China's gene-editing scientist missing: reports

He Jiankui speaks during the Human Genome Editing Conference in Hong Kong. Source: Kin Cheung

There are reports that He Jiankui, the scientist behind gene editing claims, has not been seen since last week.

The Chinese scientist who claimed to have produced the world’s first genetically-altered babies is reportedly missing.

He Jiankui made headlines last week when he announced at a conference in Hong Kong he used the CRISPR gene-editing system to modify the DNA of human embryos, resulting in the birth of twin girls, Nana and Lulu, with an alleged immunity to the HIV/AIDS virus.

Local media reports Dr He, an associate professor at Shenzhen’s Southern University of Science and Technology (SUST), has not been seen since.

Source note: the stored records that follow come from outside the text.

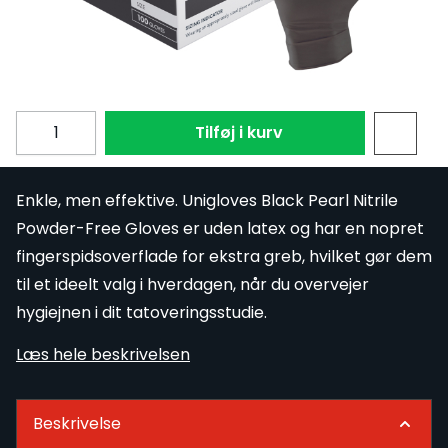
Størrelse
Subscribe to back in stock notification configurable fo
Antal
Tilføj i kurv
Enkle, men effektive. Unigloves Black Pearl Nitrile
Powder-Free Gloves er uden latex og har en nopret
fingerspidsoverflade for ekstra greb, hvilket gør dem
til et ideelt valg i hverdagen, når du overvejer
hygiejnen i dit tatoveringsstudie.
Læs hele beskrivelsen
Beskrivelse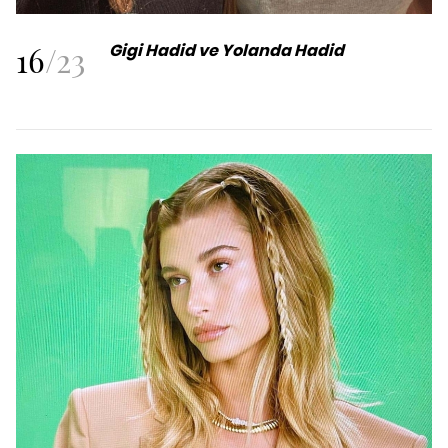
16
/
23
Gigi Hadid ve Yolanda Hadid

Researchers from a company Dr He co-founded in 2016 have reportedly not been able to contact Dr He since the news of his research went viral, the Zhejiang Daily said.

SUST president Chen Shiyi has also allegedly travelled to Hong Kong to personally escort Dr He back to Shenzhen, where he was put "under house arrest", the Apple Daily reports.

A spokeswoman for the university, who were unaware of Dr He's experiment and have since shut down his lab, has denied he is being detained.

Dr He’s experiment was also criticised for his experiment by peers and the Chinese Government, as gene-editing remains an emerging practice.

The World Health Organisation (WHO) warned this week gene-editing may be dangerous, and said it would establish a panel of experts to set clear guidelines and standards after studying ethical and safety issues.

“Gene-editing may have unintended consequences, this is uncharted water and it has to be taken seriously,” Tedros Adhanom Ghebreyesus, WHO director-general, said.

“We are talking about human beings, editing should not harm the welfare of the future person. We have to be very careful, the working group will do that with all openness and transparency.”